So does Uber think this is my only source of income, or that I actually rely on this for an income? If they check how much I actually drove, they would know I don't care.


----------



## Copernicus Mentality (Feb 27, 2018)

JTTwentySeven said:


> Money pays our bills. Love and compassion won't.
> With the income gap widening forcing us deeper down the hole, with pay not keeping up with inflation, with how uncertain our financial futures are, of course we only care about money. It's becoming a dog eat dog world. Buckle up, because it's not getting any easier.


Money is a good example. An enlightened person or business is not concerned primarily with making money, because when you are concerned with making money you want the future more than the present.

Whenever you want the future more than you want the present, true intelligence cannot flow into what you do, because it can do so only when you are totally aligned with the present moment. So, instead, what you do is ego, or it comes from ego.

Of course, when you take action, there always is a purpose, which is in the future. Whatever you do in your daily life - driving from here to there, trying to reach someone on the phone, doing this or that - you always are going toward somewhere. That's inevitable.

→ **Available data**:
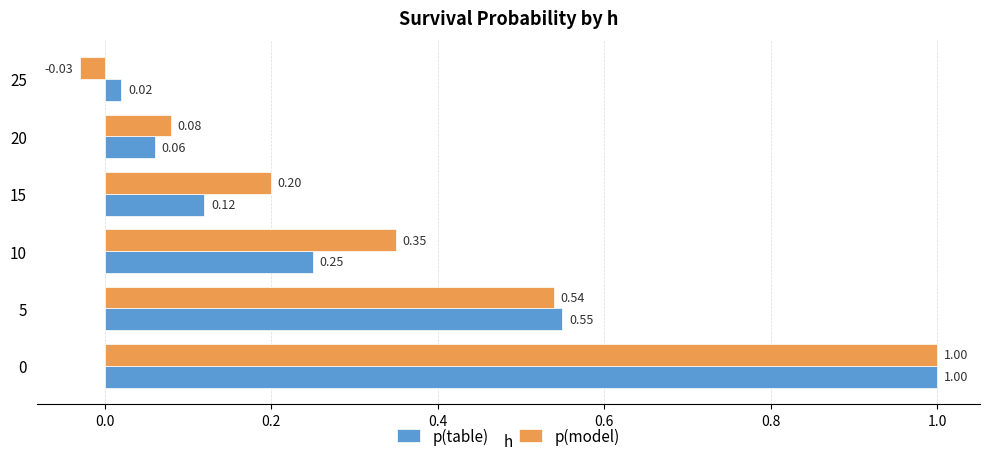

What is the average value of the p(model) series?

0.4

---

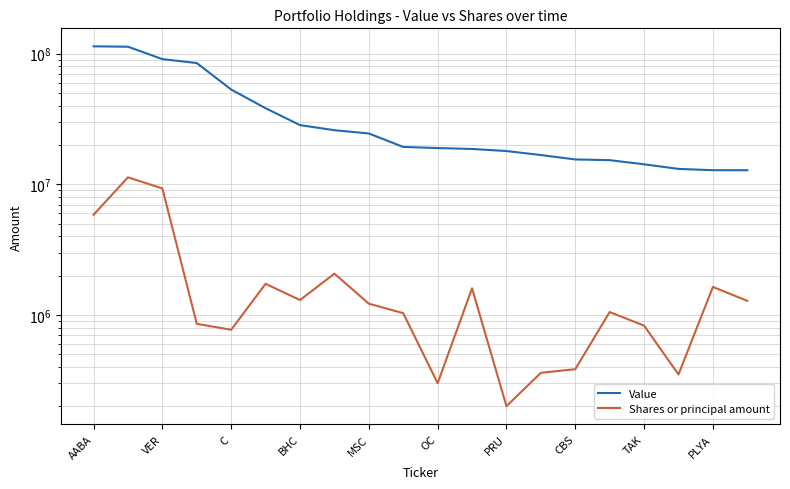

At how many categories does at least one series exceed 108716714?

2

→ **Task to carry out**:
List every daily-life activity that the forum thread gives as an example of always going toward somewhere.

→ **Written response**:
- driving from here to there
- trying to reach someone on the phone
- doing this or that